Peut-on rester jeune grâce à son alimentation ?

Peut-on rester jeune grâce à son alimentation ?
© kentwang/Flickr/CC-BY-SA-2.0

Freiner le vieillissement en mangeant ? Certaines populations dans le monde y parviendraient par leurs régimes traditionnels. Les clés : équilibres dans les acides gras, légumes frais, légumineuses…

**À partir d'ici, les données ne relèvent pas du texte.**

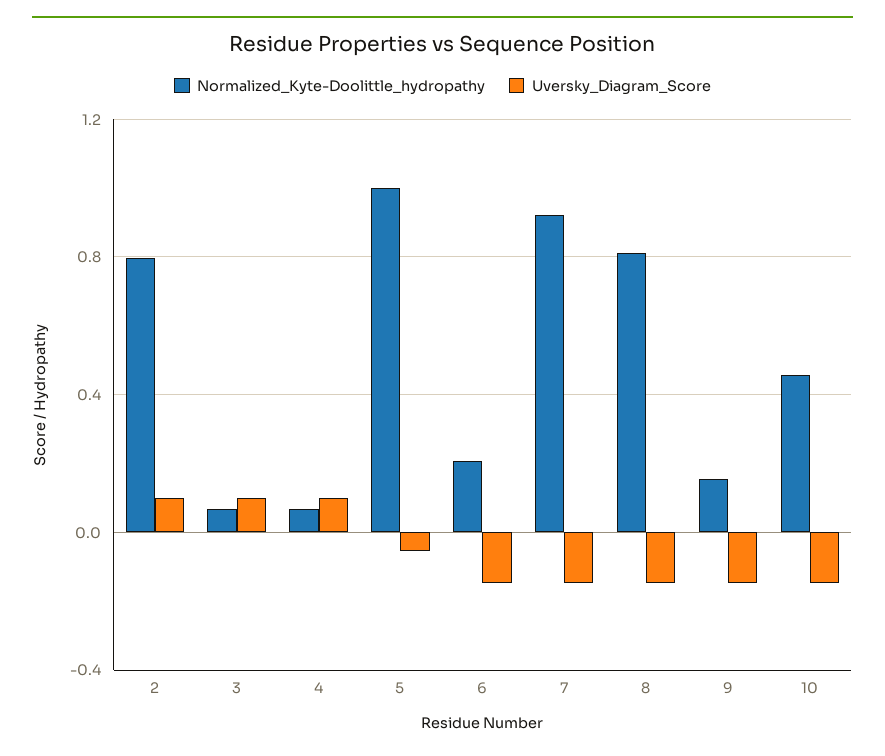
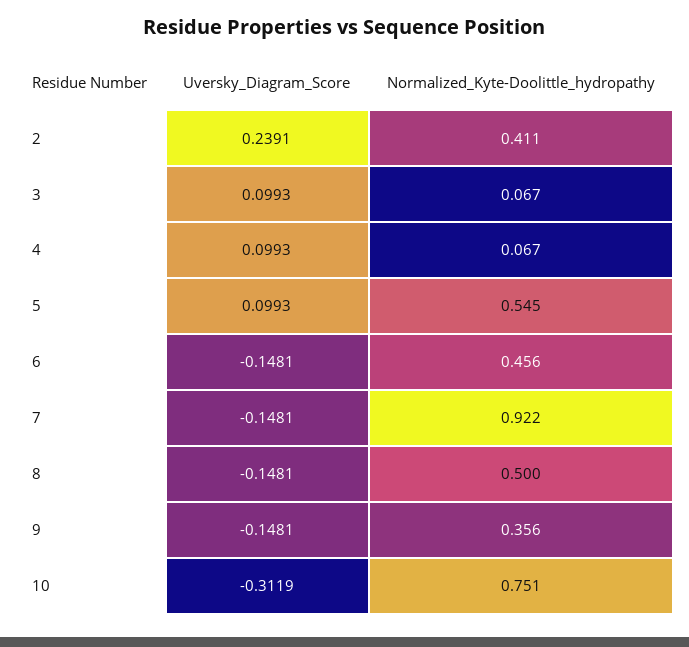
Normalized_Kyte-Doolittle_hydropathy, 2: 0.8 -> 0.411
Uversky_Diagram_Score, 2: 0.1 -> 0.2391
Normalized_Kyte-Doolittle_hydropathy, 5: 1 -> 0.545
Uversky_Diagram_Score, 5: -0.05 -> 0.0993
Normalized_Kyte-Doolittle_hydropathy, 6: 0.2 -> 0.456
Normalized_Kyte-Doolittle_hydropathy, 8: 0.8 -> 0.5
Normalized_Kyte-Doolittle_hydropathy, 9: 0.15 -> 0.356
Normalized_Kyte-Doolittle_hydropathy, 10: 0.45 -> 0.751
Uversky_Diagram_Score, 10: -0.15 -> -0.3119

En la matière, le Japon et la Crète, où la longévité est la plus élevée, font office de modèles. Fait étonnant, les habitudes alimentaires de ces deux régions du monde, pourtant très éloignées, présentent des similitudes. Les Crétois et les Japonais, à condition qu’ils aient gardé une alimentation traditionnelle, consomment beaucoup de légumes verts, de légumes secs et de céréales peu transformées. Ils mangent régulièrement du poisson, mais limitent les apports en viande et en sucres.

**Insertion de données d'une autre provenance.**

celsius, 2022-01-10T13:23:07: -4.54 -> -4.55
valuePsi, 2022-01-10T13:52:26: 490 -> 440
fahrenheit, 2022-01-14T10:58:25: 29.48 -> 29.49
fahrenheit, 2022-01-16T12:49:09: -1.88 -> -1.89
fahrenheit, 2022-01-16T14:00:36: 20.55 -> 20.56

Pourquoi leur régime alimentaire est-il si vertueux ? Parce qu’il leur apporte des acides gras dans les bonnes proportions. Le poisson et l’huile de colza ou de noix contiennent en particulier de grandes quantités d’acide alpha-linolénique (oméga 3) (qu’il est désormais recommandé de consommer aux Français). Or, on sait qu’un rapport de 1 pour 5 entre oméga 3 et oméga 6 – en excès dans l’alimentation occidentale – limite les risques de maladies cardio-vasculaires, d’arthrose, d’allergies et de cancer.

L’effet bénéfique du resvératrol du vin reste à démontrer

Mais surtout, les légumes en abondance fournissent des fibres et des antioxydants. Tout comme le thé chez les Japonais, ou les fruits chez les Crétois ! Parmi ces antioxydants, des vitamines A, E et C, mais aussi des polyphénols, du zinc et du sélénium. Ils sont connus pour leur capacité à neutraliser l’action des radicaux libres qui, en altérant l’ADN, les parois et d’autres structures de nos cellules, participeraient au vieillissement.

Le régime français contient lui aussi un puissant antioxydant : le resvératrol, contenu dans le vin, le raisin, les mûres, les cacahuètes… Permet-il pour autant de retarder le vieillissement ? Une étude a montré que cette molécule augmentait la longévité de 60 à 80 %… chez la levure. Chez l’homme, on en est encore au stade des hypothèses.